Among clinical psychologists who work with psychologically troubled people, the notion that behavior can be influenced by repressed memories is accepted, but not as widely as it once was (Gleaves & others, 2004; Patihis & others, 2014). Among the general public, many people believe that we are capable of repressing memories of unpleasant events. However, trying to scientifically confirm and study the influence of memories that a person does not remember is tricky, if not impossible.

One obvious problem is determining whether a memory has been “repressed” or simply forgotten. For example, several studies have found that people are better able to remember positive life experiences than negative life experiences (Lambert & others, 2010).
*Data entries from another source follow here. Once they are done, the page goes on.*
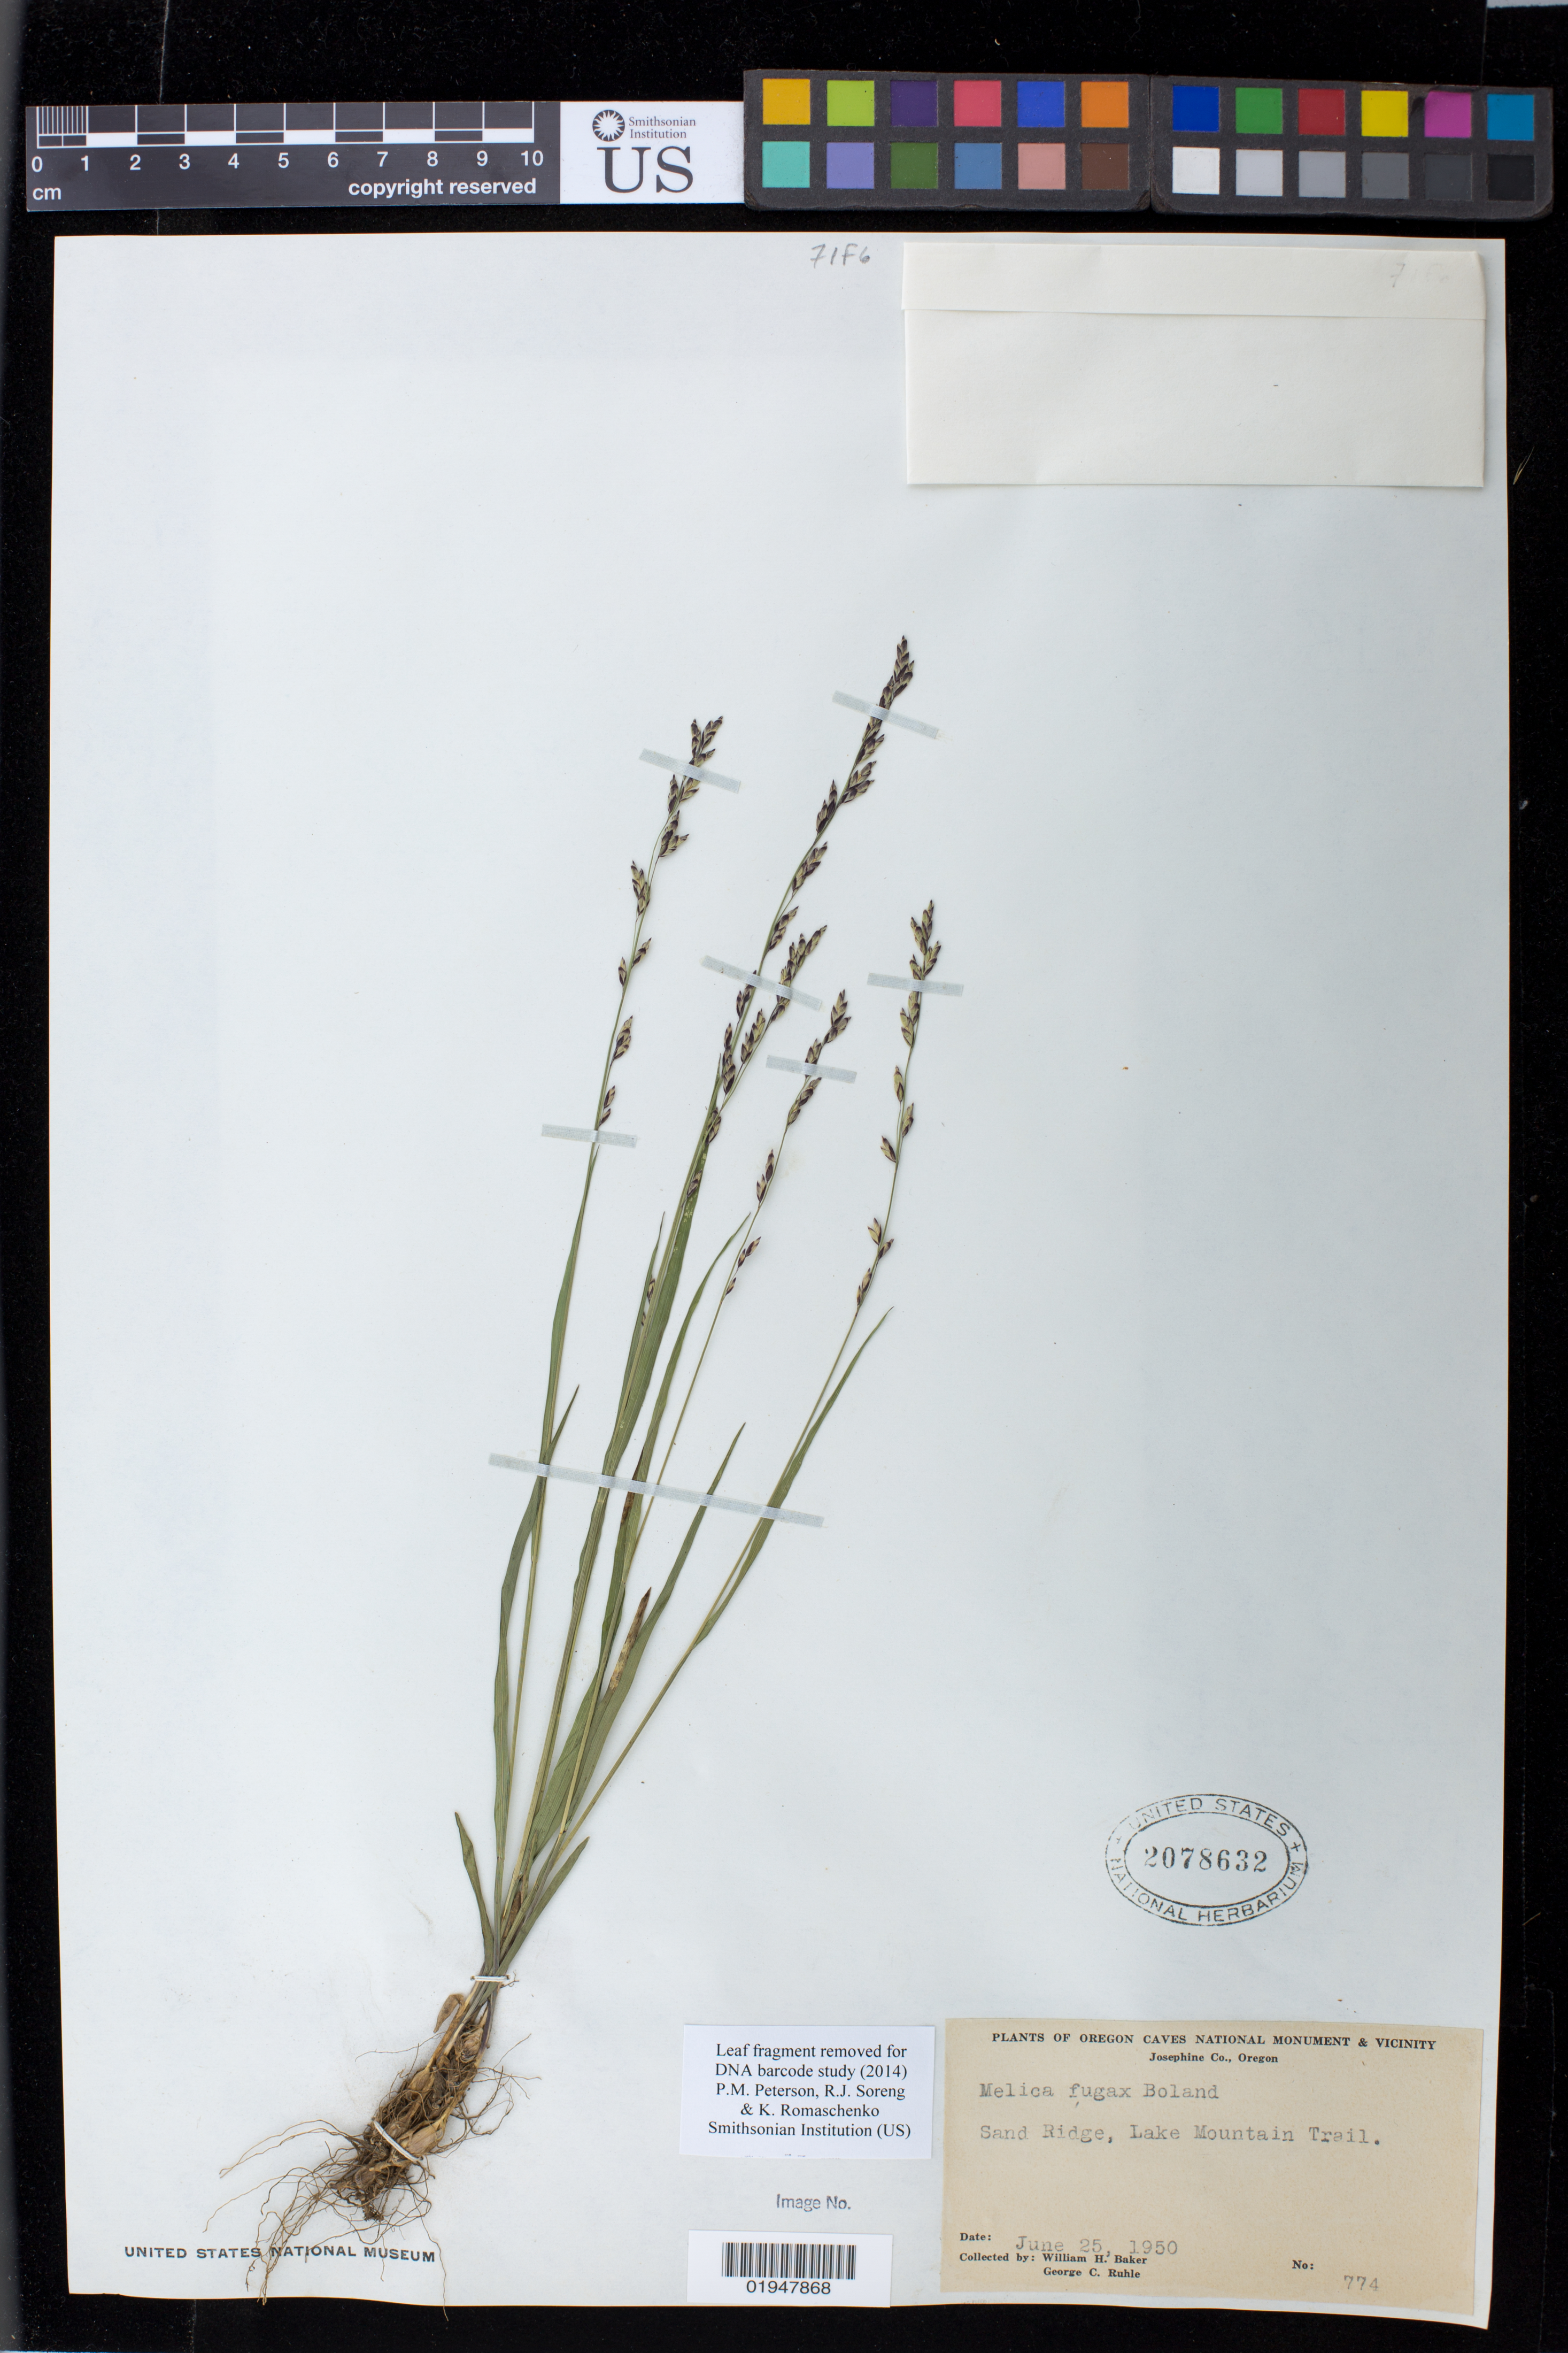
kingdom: Plantae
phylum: Tracheophyta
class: Liliopsida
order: Poales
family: Poaceae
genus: Melica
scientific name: Melica fugax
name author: Bol.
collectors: W. H. Baker & G. Ruhle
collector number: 774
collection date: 1950-06-25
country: United States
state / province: Oregon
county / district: Josephine County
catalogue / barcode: US 2078632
Is that because unhappy experiences have been “repressed”? Or is it simply that people are less likely to think about, talk about, dwell on, or rehearse unhappy memories?

Among psychologists, repression is an extremely controversial topic (see Erdelyi, 2006a, 2006b). At one extreme are those who believe that true repression never occurs (Hayne & others, 2006). At the other extreme are those who are convinced that repressed memories are at the root of many psychological problems, particularly repressed memories of childhood sexual abuse (Gleaves & others, 2004). This latter contention gave rise to a form of psychotherapy involving the recovery of repressed memories. Later in the chapter, we’ll explore this controversy in the Critical Thinking box “The Memory Wars: Recovered or False Memories?”